Internet: Glasfasernetze stoßen in wenigen Jahren an die Grenzen

Norman Wittkopf
109 Kommentare
Internet: Glasfasernetze stoßen in wenigen Jahren an die Grenzen
Bild: Mike Seyfang | CC BY 2.0

Mit dem immer weiter steigenden Datenverkehr im Internet nähert sich auch der Tag, an dem die verfügbare Bandbreite bestehender Glasfasernetze ausgelastet ist. Diesem Umstand hat sich vor wenigen Tagen die Royal Society gewidmet und Lösungsansätze präsentiert, die über das Verlegen neuer Leitungen hinausgehen.

Wie auch Kupferleitungen bieten Lichtleiter keine unbegrenzte Datenübertragungsrate und sind ebenfalls von Eigenschaften wie Frequenzen und dem Signal-Rausch-Verhältnis (SNR) abhängig. Bisher ließ sich diese Tatsache bei Glasfaserleitungen immer durch eine Signalverstärkung umgehen, jedoch sei mittlerweile ein Punkt erreicht, an dem das nicht mehr funktioniere, so Andrew Ellis von der Aston University, der die Fachtagung organisiert hatte. Die Leitung wird schlicht und einfach ab einer gewissen Lichtintensität übersättigt und das Signal irgendwann unbrauchbar.

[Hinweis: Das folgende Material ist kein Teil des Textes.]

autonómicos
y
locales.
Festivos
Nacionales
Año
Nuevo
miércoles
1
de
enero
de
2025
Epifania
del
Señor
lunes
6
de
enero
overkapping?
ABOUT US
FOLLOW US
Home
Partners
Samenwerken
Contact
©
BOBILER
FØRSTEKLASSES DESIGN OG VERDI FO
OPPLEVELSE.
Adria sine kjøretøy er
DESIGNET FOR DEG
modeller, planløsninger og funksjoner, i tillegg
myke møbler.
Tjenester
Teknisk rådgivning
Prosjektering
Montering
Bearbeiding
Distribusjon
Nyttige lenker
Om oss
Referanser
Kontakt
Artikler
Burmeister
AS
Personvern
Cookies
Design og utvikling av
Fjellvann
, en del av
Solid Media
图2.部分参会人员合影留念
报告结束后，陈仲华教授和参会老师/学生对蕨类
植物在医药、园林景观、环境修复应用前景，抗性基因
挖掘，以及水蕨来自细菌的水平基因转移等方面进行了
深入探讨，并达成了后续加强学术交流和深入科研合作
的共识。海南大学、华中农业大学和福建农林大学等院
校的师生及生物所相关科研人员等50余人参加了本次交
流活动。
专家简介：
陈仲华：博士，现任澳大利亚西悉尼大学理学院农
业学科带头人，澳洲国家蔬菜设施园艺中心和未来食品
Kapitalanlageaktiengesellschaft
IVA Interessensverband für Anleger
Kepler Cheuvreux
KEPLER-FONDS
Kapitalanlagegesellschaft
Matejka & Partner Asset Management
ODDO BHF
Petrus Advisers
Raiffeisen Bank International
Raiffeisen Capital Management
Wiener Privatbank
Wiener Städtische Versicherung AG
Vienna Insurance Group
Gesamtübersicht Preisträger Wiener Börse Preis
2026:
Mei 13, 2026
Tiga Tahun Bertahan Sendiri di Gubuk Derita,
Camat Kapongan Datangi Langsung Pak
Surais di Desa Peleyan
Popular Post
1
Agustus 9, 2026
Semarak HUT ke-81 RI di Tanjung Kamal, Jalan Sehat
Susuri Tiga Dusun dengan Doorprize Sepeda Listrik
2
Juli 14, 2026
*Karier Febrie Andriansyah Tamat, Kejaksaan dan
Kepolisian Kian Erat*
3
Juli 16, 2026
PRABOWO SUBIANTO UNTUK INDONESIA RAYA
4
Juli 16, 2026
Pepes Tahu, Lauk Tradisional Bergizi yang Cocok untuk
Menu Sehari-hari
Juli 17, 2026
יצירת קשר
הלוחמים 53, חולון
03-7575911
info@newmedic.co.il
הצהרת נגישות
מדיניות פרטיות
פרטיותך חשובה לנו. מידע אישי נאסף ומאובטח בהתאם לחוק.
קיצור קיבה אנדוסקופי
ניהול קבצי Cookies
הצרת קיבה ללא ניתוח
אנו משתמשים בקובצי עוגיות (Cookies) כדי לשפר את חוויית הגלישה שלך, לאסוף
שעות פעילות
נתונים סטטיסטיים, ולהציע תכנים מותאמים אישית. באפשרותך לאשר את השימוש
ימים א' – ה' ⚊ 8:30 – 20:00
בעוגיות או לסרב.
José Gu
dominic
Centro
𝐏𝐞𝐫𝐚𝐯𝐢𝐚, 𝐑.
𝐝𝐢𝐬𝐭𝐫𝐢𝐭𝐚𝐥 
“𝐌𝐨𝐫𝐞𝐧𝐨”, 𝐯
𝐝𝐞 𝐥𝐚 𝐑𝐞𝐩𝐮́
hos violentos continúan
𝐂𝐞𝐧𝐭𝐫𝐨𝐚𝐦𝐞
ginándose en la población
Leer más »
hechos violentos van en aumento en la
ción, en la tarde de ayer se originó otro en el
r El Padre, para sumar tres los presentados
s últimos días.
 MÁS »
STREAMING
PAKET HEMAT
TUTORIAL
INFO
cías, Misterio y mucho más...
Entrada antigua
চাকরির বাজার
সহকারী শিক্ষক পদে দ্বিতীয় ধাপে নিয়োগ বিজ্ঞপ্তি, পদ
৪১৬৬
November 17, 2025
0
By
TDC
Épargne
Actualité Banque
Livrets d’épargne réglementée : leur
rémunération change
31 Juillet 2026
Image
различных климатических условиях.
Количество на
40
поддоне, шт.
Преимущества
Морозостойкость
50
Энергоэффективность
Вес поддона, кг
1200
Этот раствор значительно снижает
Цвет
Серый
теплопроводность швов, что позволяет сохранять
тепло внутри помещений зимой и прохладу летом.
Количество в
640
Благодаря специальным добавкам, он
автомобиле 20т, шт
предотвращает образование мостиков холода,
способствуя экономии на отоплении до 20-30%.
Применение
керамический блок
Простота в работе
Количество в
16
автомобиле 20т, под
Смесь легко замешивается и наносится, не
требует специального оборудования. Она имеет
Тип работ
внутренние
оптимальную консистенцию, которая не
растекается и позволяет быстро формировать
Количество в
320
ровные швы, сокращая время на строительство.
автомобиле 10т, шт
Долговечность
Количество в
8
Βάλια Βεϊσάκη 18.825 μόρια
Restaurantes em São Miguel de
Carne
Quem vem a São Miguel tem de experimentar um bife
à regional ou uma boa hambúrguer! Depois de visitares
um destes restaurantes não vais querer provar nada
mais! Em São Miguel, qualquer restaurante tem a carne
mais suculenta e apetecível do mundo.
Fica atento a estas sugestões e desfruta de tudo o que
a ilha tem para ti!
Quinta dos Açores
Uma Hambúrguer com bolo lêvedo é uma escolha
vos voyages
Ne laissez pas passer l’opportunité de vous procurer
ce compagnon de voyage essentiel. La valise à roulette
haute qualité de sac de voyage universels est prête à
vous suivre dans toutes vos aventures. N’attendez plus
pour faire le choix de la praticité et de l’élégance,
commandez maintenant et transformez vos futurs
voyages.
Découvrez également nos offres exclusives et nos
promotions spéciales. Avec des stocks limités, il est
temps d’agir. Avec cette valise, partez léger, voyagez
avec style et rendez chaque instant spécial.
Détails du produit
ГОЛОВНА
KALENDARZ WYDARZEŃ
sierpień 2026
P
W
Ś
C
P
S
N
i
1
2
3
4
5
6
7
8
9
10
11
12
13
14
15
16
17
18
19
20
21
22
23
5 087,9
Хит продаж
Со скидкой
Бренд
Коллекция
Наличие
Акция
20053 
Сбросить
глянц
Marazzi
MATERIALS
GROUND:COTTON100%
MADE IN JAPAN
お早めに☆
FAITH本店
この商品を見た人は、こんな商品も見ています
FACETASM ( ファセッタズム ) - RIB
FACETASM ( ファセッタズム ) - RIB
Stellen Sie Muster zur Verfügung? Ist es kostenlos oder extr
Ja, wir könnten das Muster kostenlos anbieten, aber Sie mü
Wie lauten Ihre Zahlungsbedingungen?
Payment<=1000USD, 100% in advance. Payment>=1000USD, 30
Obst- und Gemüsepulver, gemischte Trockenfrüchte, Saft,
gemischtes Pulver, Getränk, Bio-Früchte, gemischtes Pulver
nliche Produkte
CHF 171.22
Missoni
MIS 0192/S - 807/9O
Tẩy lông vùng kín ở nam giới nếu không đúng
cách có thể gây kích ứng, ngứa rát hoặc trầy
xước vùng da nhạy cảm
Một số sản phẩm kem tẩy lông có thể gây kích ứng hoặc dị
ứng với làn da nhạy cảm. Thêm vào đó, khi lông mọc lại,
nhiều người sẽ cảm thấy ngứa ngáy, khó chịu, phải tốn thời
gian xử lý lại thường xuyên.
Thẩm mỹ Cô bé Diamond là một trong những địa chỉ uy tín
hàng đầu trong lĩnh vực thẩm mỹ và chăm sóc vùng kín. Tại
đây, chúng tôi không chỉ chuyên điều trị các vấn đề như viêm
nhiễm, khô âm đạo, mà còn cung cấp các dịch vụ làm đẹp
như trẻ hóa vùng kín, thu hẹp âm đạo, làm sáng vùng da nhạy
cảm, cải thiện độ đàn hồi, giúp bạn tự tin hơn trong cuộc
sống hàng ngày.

Auf dem Treffen der Gelehrtengesellschaft in London waren verschiedene Professoren und andere Experten zugegen, darunter auch René-Jean Essiambre vom französisch-amerikanischen Netzwerkausrüster Alcatel-Lucent, der die Kapazitätsgrenze auf 100 Terabits pro Sekunde schätzt. Die Backbone-Netze auf Glasfaserbasis könnten dieses Limit seiner Meinung nach bereits in fünf Jahren erreichen.

Vor allem die fortschreitende Verbreitung von Video-on-Demand-Diensten und neue Technologien mit hohem Datenaufkommen, wie das Streaming von Material mit 8K-Auflösung, sind die Ursache für die starke Auslastung. Doch muss es abseits vom Netzausbau nicht zwangsläufig nötig sein auf Regulierung oder Datensparsamkeit zu setzen, um dem nahenden Limit zu entgehen. So wurden unter anderem zwei Konzepte auf der Fachtagung vorgestellt, die das Problem anderweitig angehen.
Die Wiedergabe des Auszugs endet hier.